Northern Ireland

Poet Padraic Fiacc dies a week after visit by President Michael D Higgins

President Higgins visited Fiacc and read his latest poem 'The Prophets are Weeping' to him
President Higgins visited Fiacc and read his latest poem 'The Prophets are Weeping' to him President Higgins visited Fiacc and read his latest poem 'The Prophets are Weeping' to him

POET Pádraic Fiacc, who spent years in the literary wilderness, received a visit from President Michael D Higgins a week before his death aged 94.

The Irish American writer, born Patrick Joseph O'Connor, died peacefully at his care facility in south Belfast late on Monday.

He had been frail for some time and was unable to attend an exhibition at Linen Hall Library in Belfast in May which featured his significant body of work.

Dozens of images of him were displayed alongside his works and papers in the major retrospective.

On Sunday January 13, President Higgins visited Fiacc and read his latest poem 'The Prophets are Weeping' to him.

The president has described Pádraic Fiacc as producing poetry of "outstanding originality, where we encounter an honest confrontation with truth and an unflinching engagement with the reality of the everyday".

He presented Fiacc with a copy of his poem, printed on Uachtaráin na hÉireann gold embossed paper and inscribed with a personal message from the president.

President Higgins read one of Fiacc's poems to him and gave him a piece of expertly worked wood, also embossed with 'The Prophets are Weeping' poem.

According to friend and collaborator Michael McKernon, Fiacc was able to say he was "very moved by the visit" and that the poem "struck a resonance with him because it was about the suffering of people in the face of conflict".

The visit was a tribute to the poet, who was born in Belfast in 1924, and is regarded as reinforcing Fiacc's contribution to the Irish literary tradition.

Fiacc lived his maternal grandparents in the Markets area of south Belfast until his family emigrated to the US in the late 1920s where he grew up in Hell's Kitchen, New York City.

He returned to Belfast in 1946 where he lived for four years before returning to New York in 1950.

Fiacc, who summed up his philosophy of life in the contention that “war and poverty are crimes against humanity”, achieved acclaim when he was published in New York in 1948 and won the George Russell (Memorial) Award in the late 1950s.

Local poets would gather at his home in Glengormley on the outskirts of north Belfast and former hostage and writer Brian Keenan wrote his university thesis on Fiacc.

According to Mr McKernon that changed with the outbreak of the Troubles.

"People have said Fiacc saw an opportunity for self-aggrandisement and self-promotion when he wrote poems about the Troubles," he said.
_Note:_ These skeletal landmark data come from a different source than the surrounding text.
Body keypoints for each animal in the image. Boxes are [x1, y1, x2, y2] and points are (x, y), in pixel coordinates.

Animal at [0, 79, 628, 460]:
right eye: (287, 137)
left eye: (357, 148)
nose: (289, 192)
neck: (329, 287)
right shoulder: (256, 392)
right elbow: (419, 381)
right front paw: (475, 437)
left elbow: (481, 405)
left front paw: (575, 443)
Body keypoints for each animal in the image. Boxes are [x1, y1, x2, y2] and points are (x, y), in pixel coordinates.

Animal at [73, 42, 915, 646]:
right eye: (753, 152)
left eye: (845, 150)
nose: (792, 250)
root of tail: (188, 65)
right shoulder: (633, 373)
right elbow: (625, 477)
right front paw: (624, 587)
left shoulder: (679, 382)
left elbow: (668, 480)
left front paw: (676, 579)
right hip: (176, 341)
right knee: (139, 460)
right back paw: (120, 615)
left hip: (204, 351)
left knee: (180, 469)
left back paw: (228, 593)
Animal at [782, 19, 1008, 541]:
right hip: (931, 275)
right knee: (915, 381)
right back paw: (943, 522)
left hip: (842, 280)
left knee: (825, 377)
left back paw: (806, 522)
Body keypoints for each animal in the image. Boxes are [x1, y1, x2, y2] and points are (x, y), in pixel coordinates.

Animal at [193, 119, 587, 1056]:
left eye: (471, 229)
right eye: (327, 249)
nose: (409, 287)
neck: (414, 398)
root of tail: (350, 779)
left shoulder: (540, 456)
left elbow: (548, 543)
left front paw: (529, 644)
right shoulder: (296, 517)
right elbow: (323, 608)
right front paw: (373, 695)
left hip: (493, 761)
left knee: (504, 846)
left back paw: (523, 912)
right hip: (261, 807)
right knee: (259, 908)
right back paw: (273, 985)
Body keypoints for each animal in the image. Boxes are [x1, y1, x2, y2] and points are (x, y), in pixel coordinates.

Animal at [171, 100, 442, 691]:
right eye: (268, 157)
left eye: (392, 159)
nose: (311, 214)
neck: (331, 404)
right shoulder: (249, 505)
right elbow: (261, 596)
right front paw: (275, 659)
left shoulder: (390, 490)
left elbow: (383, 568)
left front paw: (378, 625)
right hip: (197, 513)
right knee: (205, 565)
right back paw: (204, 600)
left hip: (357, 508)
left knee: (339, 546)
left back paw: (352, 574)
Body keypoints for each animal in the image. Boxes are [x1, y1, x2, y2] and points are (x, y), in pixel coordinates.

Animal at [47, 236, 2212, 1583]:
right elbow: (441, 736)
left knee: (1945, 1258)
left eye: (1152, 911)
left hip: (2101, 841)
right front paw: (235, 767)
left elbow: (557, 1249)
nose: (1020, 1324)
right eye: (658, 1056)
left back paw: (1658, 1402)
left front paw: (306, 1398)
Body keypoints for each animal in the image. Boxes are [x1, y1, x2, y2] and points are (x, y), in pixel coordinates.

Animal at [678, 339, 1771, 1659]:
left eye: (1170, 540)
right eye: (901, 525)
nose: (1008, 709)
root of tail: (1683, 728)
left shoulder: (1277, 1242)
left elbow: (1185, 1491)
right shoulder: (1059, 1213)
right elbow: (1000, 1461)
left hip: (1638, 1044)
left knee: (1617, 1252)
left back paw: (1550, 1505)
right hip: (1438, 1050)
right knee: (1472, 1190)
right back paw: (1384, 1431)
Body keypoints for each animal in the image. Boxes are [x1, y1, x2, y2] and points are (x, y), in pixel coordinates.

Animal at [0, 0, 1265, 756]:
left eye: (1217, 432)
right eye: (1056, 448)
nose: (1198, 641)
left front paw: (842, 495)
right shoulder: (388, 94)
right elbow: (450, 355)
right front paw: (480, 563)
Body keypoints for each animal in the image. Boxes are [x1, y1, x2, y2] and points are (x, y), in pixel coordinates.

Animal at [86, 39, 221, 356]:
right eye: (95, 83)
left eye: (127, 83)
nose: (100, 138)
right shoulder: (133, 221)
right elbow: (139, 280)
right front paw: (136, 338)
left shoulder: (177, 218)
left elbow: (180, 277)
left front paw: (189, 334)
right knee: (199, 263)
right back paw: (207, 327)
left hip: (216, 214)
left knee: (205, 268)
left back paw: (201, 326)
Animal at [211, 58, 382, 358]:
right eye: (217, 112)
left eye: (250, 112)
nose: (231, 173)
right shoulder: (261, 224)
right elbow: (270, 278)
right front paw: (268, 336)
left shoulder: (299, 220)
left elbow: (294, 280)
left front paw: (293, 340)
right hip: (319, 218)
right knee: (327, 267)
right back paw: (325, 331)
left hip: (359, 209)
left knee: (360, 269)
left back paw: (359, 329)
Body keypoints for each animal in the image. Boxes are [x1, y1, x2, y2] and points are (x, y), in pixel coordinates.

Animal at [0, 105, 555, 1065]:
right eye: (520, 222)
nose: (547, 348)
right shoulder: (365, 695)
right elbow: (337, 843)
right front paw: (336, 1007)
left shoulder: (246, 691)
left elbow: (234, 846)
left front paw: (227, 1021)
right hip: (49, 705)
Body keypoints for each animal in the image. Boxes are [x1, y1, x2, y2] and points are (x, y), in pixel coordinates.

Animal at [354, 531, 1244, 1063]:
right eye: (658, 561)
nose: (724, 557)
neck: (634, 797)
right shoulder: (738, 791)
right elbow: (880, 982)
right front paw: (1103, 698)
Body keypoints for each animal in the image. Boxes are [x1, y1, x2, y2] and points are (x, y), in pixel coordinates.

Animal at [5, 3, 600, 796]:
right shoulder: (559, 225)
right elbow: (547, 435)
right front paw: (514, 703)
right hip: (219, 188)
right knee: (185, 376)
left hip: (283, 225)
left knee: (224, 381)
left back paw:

"But those critics missed the sensitive, empathetic heart of Pádraic Fiacc with people undergoing trauma."

He had empathy for soldiers and for civilians, for policemen, "for everyone who was heard", Mr McKernon said.

"He wrote the biggest body of work about the conflict and suffered the traumatic situation of being ostracised by the official arts scene, although he had a group of close friends who supported him," he added.